COVID-19 has touched Cedar Hill as it has many other communities according to Eppard.
“Several people in our church have had the virus, and we have had a couple deaths as well, unfortunately. The number of people attending church here are down, and our giving is down as well,” Eppard said. “The mission of a church is to make disciples and spread the good news, but COVID-19 has hindered us because it has made it hard to reach out to others safely.”
COVID-19 affected how worship was conducted as well.
“At one point we had abbreviated services and every other row marked off for social distancing purposes. We encouraged masks and provided them at the door. Most Sundays everyone wore a mask, including myself except for when I was preaching,” Eppard said. “We also took hymnals and Bibles out of the pews, had the church sanitized every Monday and Saturday, and did not sing during worship. We host a monthly dinner that we invite the community to, and we were able to continue that by making the dinner drive-through.”

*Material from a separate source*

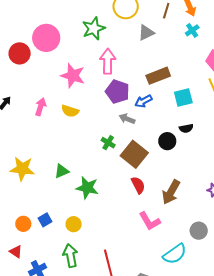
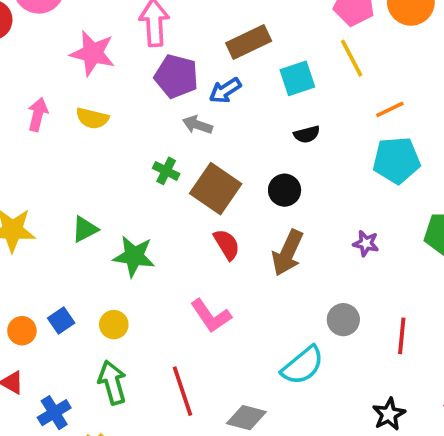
black circle: (167, 141) -> (285, 190), moved
pink L-shape: (150, 221) -> (211, 316), moved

Those precautions had been relaxed for the past few months, but as cases begin rising once more, Eppard says he expects that sanitization measures will be reinstituted soon.
Eppard says that vaccination is an individual choice, and that people should be respectful of each other regardless of a person’s decision to take precautions or not. Eppard believes neither side should blame the other.
However, he said that it does not mean that someone has weak faith in God if they wear a mask or get vaccinated.
“There is nothing wrong with taking precautions. I hear people who are anti-vaccination accusing people of not having faith if they wear a mask or get vaccinated. They say that God is in control and if they get the virus then they are going to get the virus. Taking precautions like wearing a mask or getting vaccinated does not mean you are weak in faith,” Eppard said. “I’m not going to walk in the middle of the street, because chances are I’ll get hit by a car. I’m going to take precautions and stay out of the street because that helps keep me safe. People get the flu shot and take medicine as precautions to stay healthy. If I’m sick I take medicine. People need to make informed choices, and respect others’ choices.”
The Greene County Health Department at 810 W. Church St. is currently offering free COVID-19 vaccines, either drive-up or walk-in. No appointment is necessary. However, those who prefer to make an appointment can go to tn.gov to reserve times for a first or second dose.
Adults aged 18 and older are eligible for all COVID-19 vaccines while children ages 12 and older are eligible for the Pfizer-BioNTech COVID-19 vaccine.
The Health Department is open 8:30 a.m.-4 p.m. Monday through Friday.